The new Mission Village, at 23rd Avenue and 4th Street, is another low-income housing addition in the area. It had many buildings open this year, and they’re already filling up, Teixeira said.

Even with that break, hundreds - if not thousands - of families will still be waiting for a home they can afford. Almost 2,000 people are waiting for homes on the Greeley-Weld Housing Authority’s list alone, and that is only people who have applied.

It’s not easy to build low-income housing, Raddatz said. It’s prohibitively expensive to do it alone.

“Effectively, an affordable housing project cannot be built without the competitive federal tax credits,” he said. “You’ve got a 20 percent probability of getting an award, and without it, you can’t build anything.”

Federal agencies give developers a break in taxes to make up for construction costs. Only 1 in 5 projects on average get the break, and even the application process is tremendously costly, Raddatz said. For the Guadalupe apartments, Catholic Charities had to pay $40,000 to fight for the tax credits.

Another way to help families and individuals find a permanent home is a practice called “rapid rehousing.” 
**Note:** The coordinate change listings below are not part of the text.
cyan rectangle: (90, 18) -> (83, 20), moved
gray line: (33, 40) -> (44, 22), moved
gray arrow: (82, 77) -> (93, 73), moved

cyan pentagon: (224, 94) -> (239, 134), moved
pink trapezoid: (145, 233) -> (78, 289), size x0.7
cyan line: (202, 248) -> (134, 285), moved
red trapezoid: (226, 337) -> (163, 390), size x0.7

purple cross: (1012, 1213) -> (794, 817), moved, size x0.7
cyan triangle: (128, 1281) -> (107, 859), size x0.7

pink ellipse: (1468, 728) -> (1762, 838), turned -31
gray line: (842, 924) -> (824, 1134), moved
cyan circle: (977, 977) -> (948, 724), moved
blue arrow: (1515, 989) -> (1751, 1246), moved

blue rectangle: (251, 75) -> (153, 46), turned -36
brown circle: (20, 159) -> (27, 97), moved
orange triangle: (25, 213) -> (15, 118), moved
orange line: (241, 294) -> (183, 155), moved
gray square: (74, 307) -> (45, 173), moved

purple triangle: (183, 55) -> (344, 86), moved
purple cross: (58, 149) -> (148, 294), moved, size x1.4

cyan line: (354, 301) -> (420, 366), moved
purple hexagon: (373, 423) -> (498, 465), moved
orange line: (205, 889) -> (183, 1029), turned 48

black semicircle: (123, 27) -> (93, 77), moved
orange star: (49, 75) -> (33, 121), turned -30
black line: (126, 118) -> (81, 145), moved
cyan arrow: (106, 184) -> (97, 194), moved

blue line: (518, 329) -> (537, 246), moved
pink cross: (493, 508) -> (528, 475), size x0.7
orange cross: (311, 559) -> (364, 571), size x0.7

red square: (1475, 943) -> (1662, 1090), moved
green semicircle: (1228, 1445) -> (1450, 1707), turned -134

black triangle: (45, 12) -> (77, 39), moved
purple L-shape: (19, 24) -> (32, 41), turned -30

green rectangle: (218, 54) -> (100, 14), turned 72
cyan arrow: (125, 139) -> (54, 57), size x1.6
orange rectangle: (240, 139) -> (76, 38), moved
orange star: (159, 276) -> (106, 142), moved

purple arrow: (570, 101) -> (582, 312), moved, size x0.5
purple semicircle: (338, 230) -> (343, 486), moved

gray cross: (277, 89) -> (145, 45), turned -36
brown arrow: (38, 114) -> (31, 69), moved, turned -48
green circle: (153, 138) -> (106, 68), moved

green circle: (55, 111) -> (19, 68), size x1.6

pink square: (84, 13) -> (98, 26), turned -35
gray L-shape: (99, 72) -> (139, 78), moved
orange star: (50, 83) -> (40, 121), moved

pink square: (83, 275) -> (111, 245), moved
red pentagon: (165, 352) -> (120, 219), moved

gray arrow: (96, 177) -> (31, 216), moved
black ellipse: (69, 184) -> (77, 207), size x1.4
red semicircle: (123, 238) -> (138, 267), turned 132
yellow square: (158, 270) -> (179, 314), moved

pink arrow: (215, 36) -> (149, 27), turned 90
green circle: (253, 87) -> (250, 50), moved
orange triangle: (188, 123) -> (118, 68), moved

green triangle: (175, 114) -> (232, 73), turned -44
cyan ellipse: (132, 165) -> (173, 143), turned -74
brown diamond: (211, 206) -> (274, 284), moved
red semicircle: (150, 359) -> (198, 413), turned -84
Agencies work to either keep people from falling over the edge into homelessness or help them get back into an apartment. Usually, the program includes something like help making a deposit on a new apartment or help paying for utilities.

Weld County has about 500 people needing rapid rehousing every year, according to the Corporation for Supportive Housing study.

Agencies such as the United Way want to find a way to supply that, either by donations or seeking other funding, Falvo said.

This model is preferable for many over housing projects, most of which get built in Greeley. 

If someone has a life - kids in school, a job - in Fort Lupton, but they fall into homelessness, rapid rehousing helps find a home somewhere nearby.

Obviously, leaders have their work cut out for them. Area agencies have to fight an uphill battle. 

Funding is short for everyone. Space is hard to come by. Regulations make things tough.

Then again, Jon Engrav had a warm place to stay for a night. 

Maybe the community can take a cue from his wheelchair. On the back, written in silver ink, it says, “Never give up, respect, always smile, never lose hope.”